Dafür war viel Überzeugungsarbeit nötig. Denn anfangs wollten viele im Dorf und der Region nichts wissen von dem Munitionswerk vor ihrer Haustür. «Die Deutschen wollten keine Täter sein.» Guse und etwa 20 Jugendliche aus dem 4.000-Einwohner-Ort wollten sich mit dem Schweigen aber nicht abfinden. Hartnäckig begannen sie zu recherchieren, sichteten in Archiven alte Dokumente und erforschten die Biografien der Zwangsarbeiter. «Wir haben uns immer gefragt: Was ist da damals wohl hinter dem Zaun passiert?», erzählt Markus Sieling (39), heute kommunaler Jugendpfleger.

Auf vier Etagen und rund 400 Quadratmetern Ausstellungsfläche öffnet sich jetzt der Blick in die Vergangenheit. Fotos, historische Exponate und Tonaufnahmen von Überlebenden zeigen den Alltag in der Rüstungsfabrik, die von acht Lagern umgeben war. Die Osteuropäer waren in Holzbaracken mit Stacheldrahtzaun zusammengepfercht, unter ihnen Männer, Frauen und Kinder. Sie mussten täglich zu Fuß kilometerweit zum Werk laufen. Wer nicht funktionierte, musste mit härtesten Strafen im sogenannten Arbeitserziehungslager rechnen, sagt Guse: «Sie wurden mit Knüppeln erschlagen, erschossen oder durch den Strang hingerichtet.»

Aus der Luft sollte die Fabrik nicht erkennbar sein. «Die von den Nazis beauftragten Firmen hatten zur Tarnung vor Flugzeug-Angriffen die flachen Betondächer mit Nadelbäumen bepflanzt.» Heute sind die Ruinen verfallen und überwuchert.
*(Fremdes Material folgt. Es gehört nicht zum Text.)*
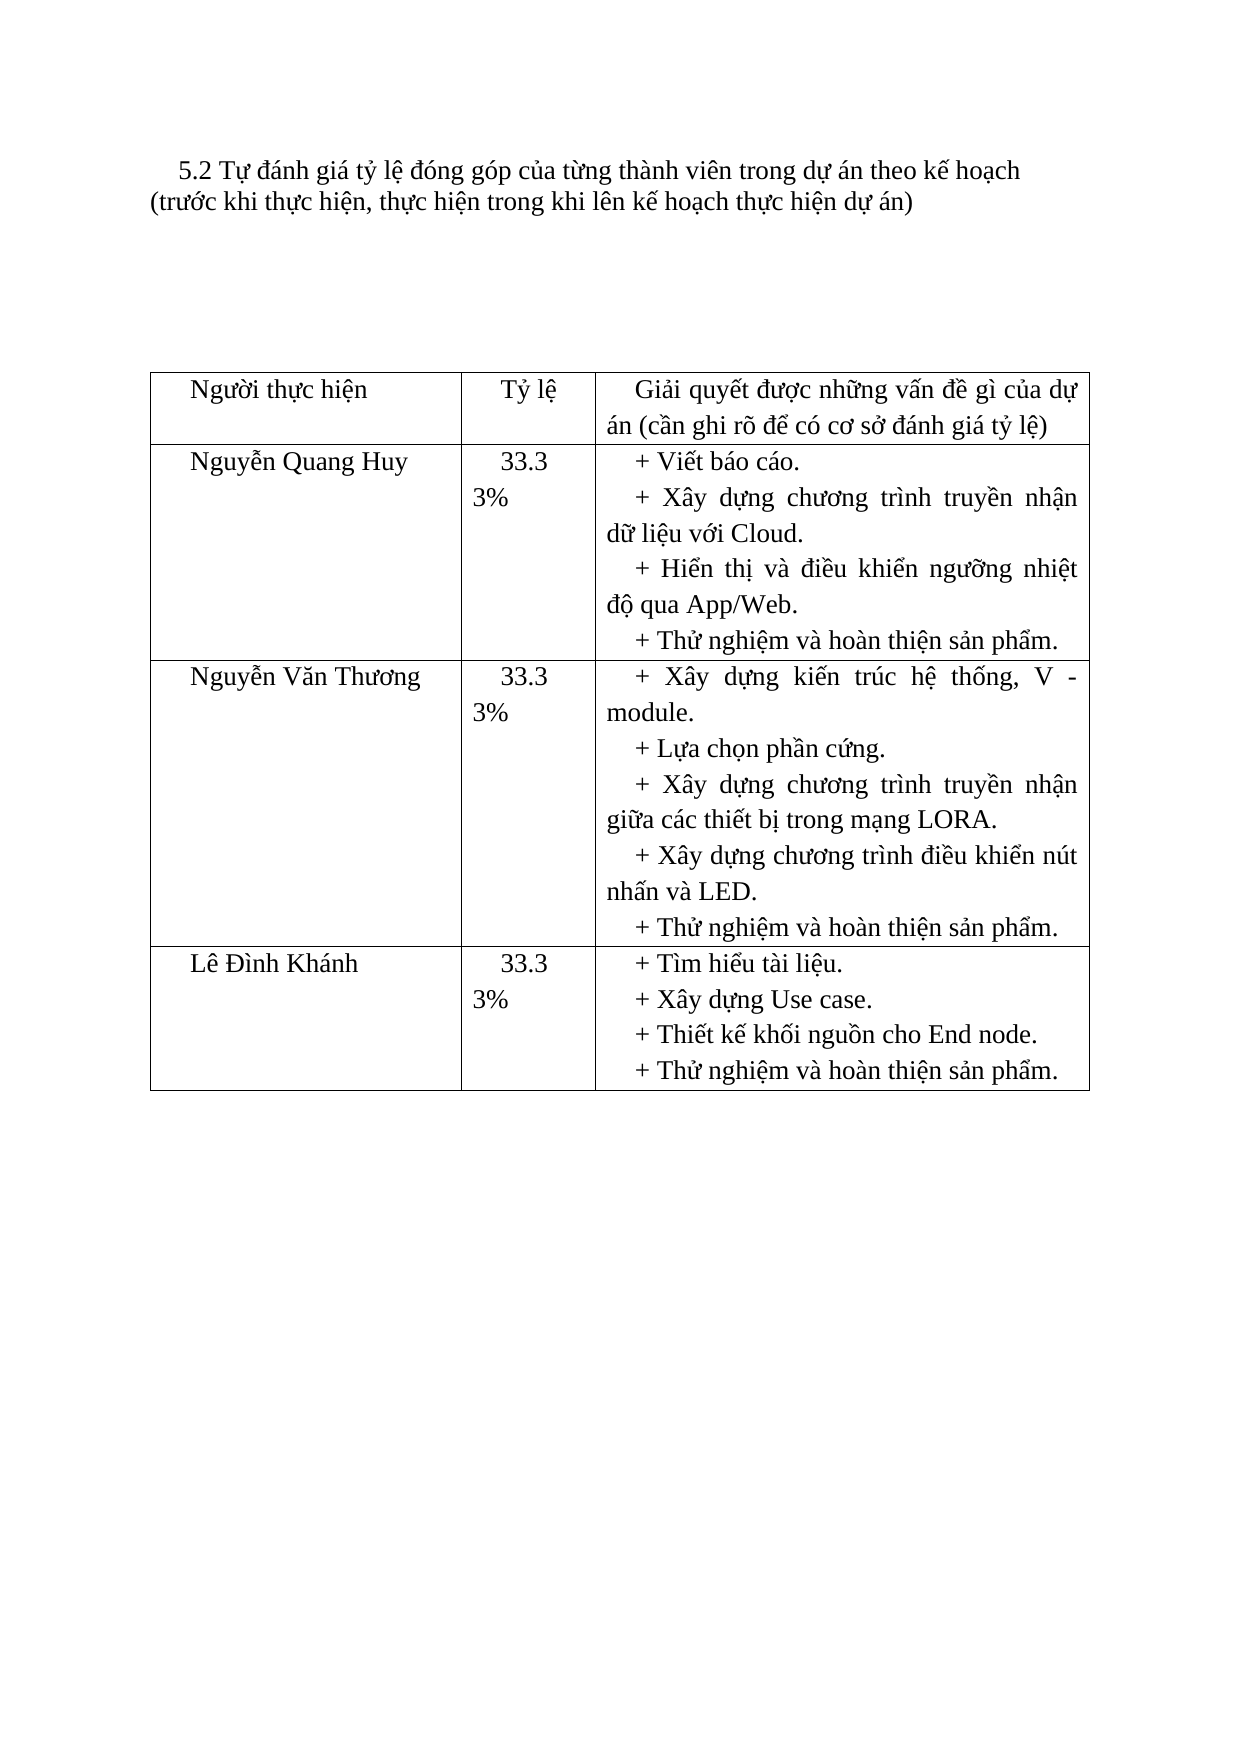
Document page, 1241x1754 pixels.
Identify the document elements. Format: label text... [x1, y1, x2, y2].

table_header Giải quyết được những vấn đề gì của dự án (cần ghi rõ để có cơ sở đánh giá tỷ lệ) [596, 373, 1089, 444]
table_cell 33.33% [462, 661, 595, 946]
table_cell Nguyễn Văn Thương [151, 661, 461, 946]
table_header Tỷ lệ [462, 373, 595, 444]
table_cell + Xây dựng kiến trúc hệ thống, V -module. + Lựa chọn phần cứng. + Xây dựng chương trình truyền nhận giữa các thiết bị trong mạng LORA. + Xây dựng chương trình điều khiển nút nhấn và LED. + Thử nghiệm và hoàn thiện sản phẩm. [596, 661, 1089, 946]
table_cell + Tìm hiểu tài liệu. + Xây dựng Use case. + Thiết kế khối nguồn cho End node. + Thử nghiệm và hoàn thiện sản phẩm. [596, 947, 1089, 1090]
table_cell Nguyễn Quang Huy [151, 445, 461, 659]
table_cell 33.33% [462, 445, 595, 659]
subtitle 5.2 Tự đánh giá tỷ lệ đóng góp của từng thành viên trong dự án theo kế hoạch (trước khi thực hiện, thực hiện trong khi lên kế hoạch thực hiện dự án) [150, 154, 1090, 216]
table_cell + Viết báo cáo. + Xây dựng chương trình truyền nhận dữ liệu với Cloud. + Hiển thị và điều khiển ngưỡng nhiệt độ qua App/Web. + Thử nghiệm và hoàn thiện sản phẩm. [596, 445, 1089, 659]
table_cell 33.33% [462, 947, 595, 1090]
table_cell Lê Đình Khánh [151, 947, 461, 1090]
table_header Người thực hiện [151, 373, 461, 444]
Aber sie geben noch ein Bild ab von dem, was damals geschah. 74 Führungen über das Werksgelände haben Martin Guse und seine Kolleginnen Katharina Winter und Sabine Schwanbeck im vergangenen Jahr organisiert - für Schulklassen und Einzelbesucher. «Die meisten reagieren positiv darauf, weil die Geschichte für sie hier greifbar wird.»

Hinter dem weitläufigen Werk stand ein ausgeklügeltes System von Zwangsarbeit, erläutert Guse. «Im Arbeitserziehungslager vermietete und verkaufte die Gestapo männliche Häftlinge an die Pulverfabrik - und verdiente dabei noch gut.» Die Aufgaben waren gigantisch: Mehr als 200 Kilometer Kabel für Licht und Strom wurden von der Firma «Eibia» aus Walsrode im Auftrag des Oberkommandos des Heeres gezogen,
84 Kilometer Betonstraßen gebaut und 42 Kilometer Schienen verlegt.
Bis 1945 produzierte das Werk mehr als 41.000 Tonnen Pulver, darunter Röhrchen-, Plättchen-, und Ringpulver sowie Starthilfen für Flugzeuge und Raketen. Der Wasserverbrauch übertraf zeitweise den der Stadt Bremen.

Wegen seiner Erinnerungsarbeit galt Martin Guse anfangs manchen im Dorf als Störenfried. Doch inzwischen unterstützen viele Bewohner seine Tätigkeit. So stellt die Samtgemeinde der Gedenkstätte das frühere Schulgebäude unentgeltlich zur Verfügung. Außer den Ausstellungsflächen sind eine Bibliothek, Büros sowie Vortragsräume entstanden. Sogar Schlafsäle soll es bald geben, damit Schulklassen hier übernachten können: «Auch ehemalige Kritiker haben gemerkt, dass hier gar nichts Schlimmes passiert», sagt Guse.